By Brian Tracz
Billionaire Leon Cooperman recently remarked at CNBC's Delivering Alpha Conference that investing in U.S. Treasury bonds is like "walking in front of a steamroller to pick up a dime." So that got us wondering about what Cooperman's portfolio contains in the way of income-focused, high-dividend stock ideas (you can view his Omega Advisors portfolio here). Below are a number of stocks with high dividend yields that were disclosed in Cooperman's latest 13F filing, reporting holdings through June 30.
SLM Corp. is a major provider of student loans and provides a number of collection services for the Department of Education. As we noted in our review of his 13F filing, this was Cooperman's largest single holding, valued at around $239 million. Since 2010, the government has eliminated subsidies for government-provided loans. SLM is primarily in the business of servicing these loans, and private loan creation is expected to increase by $3 billion in 2012 (data by S&P). The consensus earnings per share estimate for 2012 is $2.16, up from $1.12 in 2011, and its shares are trading at 7.5 times estimated 2012 earnings. Given the stability of the student loan business, SLM is an attractive choice for income-oriented investors with a 3.1 percent annual dividend. The company has also been a historical favorite of David Abrams, manager of Abrams Capital Management.
Kinder Morgan (KMI)
An energy pipeline and transportation company, Kinder Morgan Inc. owns about 37,000 miles of oil, gas, and carbon dioxide pipelines. In May, the company acquired El Paso, the largest owner of gas pipelines in the United States-the understanding here is that the secular trend for gas pipelines will be fueled by an increased desire in the United States to eliminate its dependence on imported petroleum. The company's shares presently boast a 4 percent dividend yield annually. Additionally, the company seems normally valued, with shares trading at twice book value and at 24 times forward earnings, both of which are in the average range for the sector.

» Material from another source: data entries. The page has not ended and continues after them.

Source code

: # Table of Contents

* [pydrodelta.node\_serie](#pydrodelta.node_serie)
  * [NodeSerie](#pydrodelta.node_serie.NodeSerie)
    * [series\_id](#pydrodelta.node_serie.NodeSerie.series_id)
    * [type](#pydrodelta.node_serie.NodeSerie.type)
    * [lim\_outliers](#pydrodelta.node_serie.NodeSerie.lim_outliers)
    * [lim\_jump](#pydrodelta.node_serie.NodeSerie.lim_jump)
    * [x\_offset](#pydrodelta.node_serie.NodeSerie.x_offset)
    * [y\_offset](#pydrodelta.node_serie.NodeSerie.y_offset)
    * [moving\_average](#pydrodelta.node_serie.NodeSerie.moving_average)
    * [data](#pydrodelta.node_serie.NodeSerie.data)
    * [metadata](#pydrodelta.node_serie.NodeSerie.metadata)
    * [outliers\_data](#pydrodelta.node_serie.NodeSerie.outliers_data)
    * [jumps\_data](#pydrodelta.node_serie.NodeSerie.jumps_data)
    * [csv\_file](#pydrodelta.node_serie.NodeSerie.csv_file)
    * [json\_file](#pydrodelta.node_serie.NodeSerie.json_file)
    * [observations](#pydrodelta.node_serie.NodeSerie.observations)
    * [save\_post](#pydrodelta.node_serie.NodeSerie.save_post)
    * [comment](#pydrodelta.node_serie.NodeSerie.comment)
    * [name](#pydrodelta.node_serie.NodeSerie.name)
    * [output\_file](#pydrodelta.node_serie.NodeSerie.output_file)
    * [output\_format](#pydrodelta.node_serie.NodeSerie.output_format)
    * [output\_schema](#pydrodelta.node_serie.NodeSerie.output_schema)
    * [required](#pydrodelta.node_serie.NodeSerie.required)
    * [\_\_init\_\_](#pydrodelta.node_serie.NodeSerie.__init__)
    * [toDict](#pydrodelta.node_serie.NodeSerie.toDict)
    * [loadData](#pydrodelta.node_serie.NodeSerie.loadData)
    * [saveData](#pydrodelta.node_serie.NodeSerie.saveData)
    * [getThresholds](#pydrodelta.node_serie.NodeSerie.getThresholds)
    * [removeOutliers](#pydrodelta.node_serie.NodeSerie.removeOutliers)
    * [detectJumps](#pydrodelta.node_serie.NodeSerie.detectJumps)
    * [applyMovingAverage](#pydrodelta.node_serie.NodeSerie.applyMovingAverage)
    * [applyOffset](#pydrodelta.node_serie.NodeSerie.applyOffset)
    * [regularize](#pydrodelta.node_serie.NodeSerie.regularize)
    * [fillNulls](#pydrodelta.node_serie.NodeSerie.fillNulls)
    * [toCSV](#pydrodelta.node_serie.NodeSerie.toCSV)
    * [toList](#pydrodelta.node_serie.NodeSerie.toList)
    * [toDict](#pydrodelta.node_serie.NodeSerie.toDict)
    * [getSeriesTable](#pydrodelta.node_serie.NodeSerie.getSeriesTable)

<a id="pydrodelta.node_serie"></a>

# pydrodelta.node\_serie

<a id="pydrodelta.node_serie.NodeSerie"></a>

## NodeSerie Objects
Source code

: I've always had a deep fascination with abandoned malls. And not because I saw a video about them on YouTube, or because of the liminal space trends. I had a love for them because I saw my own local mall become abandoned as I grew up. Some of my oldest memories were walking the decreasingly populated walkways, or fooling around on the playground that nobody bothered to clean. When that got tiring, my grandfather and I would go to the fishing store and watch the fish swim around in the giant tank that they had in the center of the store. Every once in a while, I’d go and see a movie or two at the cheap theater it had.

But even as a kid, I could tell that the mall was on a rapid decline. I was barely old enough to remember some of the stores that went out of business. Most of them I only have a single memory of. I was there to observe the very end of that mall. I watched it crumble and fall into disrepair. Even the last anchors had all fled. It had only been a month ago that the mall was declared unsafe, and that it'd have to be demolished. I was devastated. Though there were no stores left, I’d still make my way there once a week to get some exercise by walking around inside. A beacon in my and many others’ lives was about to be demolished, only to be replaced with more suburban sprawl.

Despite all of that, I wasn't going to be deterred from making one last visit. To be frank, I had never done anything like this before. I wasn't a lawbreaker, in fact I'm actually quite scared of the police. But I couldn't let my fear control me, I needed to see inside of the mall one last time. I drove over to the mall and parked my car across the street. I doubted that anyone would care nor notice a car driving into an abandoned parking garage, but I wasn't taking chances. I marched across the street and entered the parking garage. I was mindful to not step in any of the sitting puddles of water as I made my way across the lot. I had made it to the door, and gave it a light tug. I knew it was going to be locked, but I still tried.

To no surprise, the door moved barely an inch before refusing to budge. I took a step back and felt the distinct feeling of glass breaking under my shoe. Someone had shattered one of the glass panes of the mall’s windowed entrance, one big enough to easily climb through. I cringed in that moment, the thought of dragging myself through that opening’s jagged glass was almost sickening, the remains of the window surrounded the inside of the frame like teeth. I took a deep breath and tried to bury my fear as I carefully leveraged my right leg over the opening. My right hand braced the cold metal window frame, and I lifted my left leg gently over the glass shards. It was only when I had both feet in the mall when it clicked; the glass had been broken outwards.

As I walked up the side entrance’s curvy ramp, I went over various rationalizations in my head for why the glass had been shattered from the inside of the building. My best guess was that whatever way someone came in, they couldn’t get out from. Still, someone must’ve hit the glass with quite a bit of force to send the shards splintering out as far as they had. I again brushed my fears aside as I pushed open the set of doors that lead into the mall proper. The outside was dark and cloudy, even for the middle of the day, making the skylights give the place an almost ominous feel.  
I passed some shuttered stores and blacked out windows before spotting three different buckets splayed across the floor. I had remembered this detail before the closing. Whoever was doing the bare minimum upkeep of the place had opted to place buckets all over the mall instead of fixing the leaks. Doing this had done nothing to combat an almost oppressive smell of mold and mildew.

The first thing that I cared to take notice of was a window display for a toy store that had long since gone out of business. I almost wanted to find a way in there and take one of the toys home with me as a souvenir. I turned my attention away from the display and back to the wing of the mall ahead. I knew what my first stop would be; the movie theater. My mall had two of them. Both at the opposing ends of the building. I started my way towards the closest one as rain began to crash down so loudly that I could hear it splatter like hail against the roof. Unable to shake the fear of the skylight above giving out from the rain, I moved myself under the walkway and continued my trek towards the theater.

KKR Financial Holdings (KFN)
Managed by KKR Financial Advisors LLC [which is a subsidiary of KKR & Co. LP. (KKR)], KKR Financial Holdings LLC has a variety of different holdings including non-investment grade corporate debt and oil and gas stakes. Financials are a relatively volatile business, and the consensus earnings estimate for 2012 is $1.77 per share is a hair below last year's earnings, though 2013 is expected to bring earnings of above $1.85 a share. Despite this, the company maintains a 9.2 percent annual dividend and has a BBB debt rating from Fitch with a stable outlook.
Atlas Pipeline Partners (APL)
Atlas Pipeline Partners, L.P. is another energy transportation and infrastructure company that focuses on the transportation of natural gas throughout North America. The Street consensus estimate predicts sales of $1.9 billion in 2013, up from an estimated $1.4 billion in 2012. The company has favorable comparative valuation ratios, trading at 1.4 times book and 1.3 times sales, which are both below the sector average. The company's shares offer a 6.3 percent dividend, which is one of the highest among energy stocks.
Linn Energy (LINE)
To finish it off, Linn Energy, LLC boasts a 7.3 percent annual dividend. The company has a trailing P/E of around 8 and a price/book of 1.7, about average for the sector. The company owns a number of properties scattered throughout the United States. In its second quarter report, the company notes that it has increased total reserves by 50 percent since the end of 2011. Daily production in 2012 has averaged 667 MMcfe/d, an 81 percent increase over the 2011 average. Thus, though the company reported $0.31 per share earnings in the second quarter, down from $0.47 last year, there is plenty of reason for optimism for this stock as a long-term income play.
Disclosure: I have no positions in any stocks mentioned, and no plans to initiate any positions within the next 72 hours. This article is written by Insider Monkey's writer, Brian Tracz, and edited by Meena Krishnamsetty. They don't have any business relationships with any of the companies mentioned in this article and they didn't receive compensation (other than from Insider Monkey and Seeking Alpha) to write this article.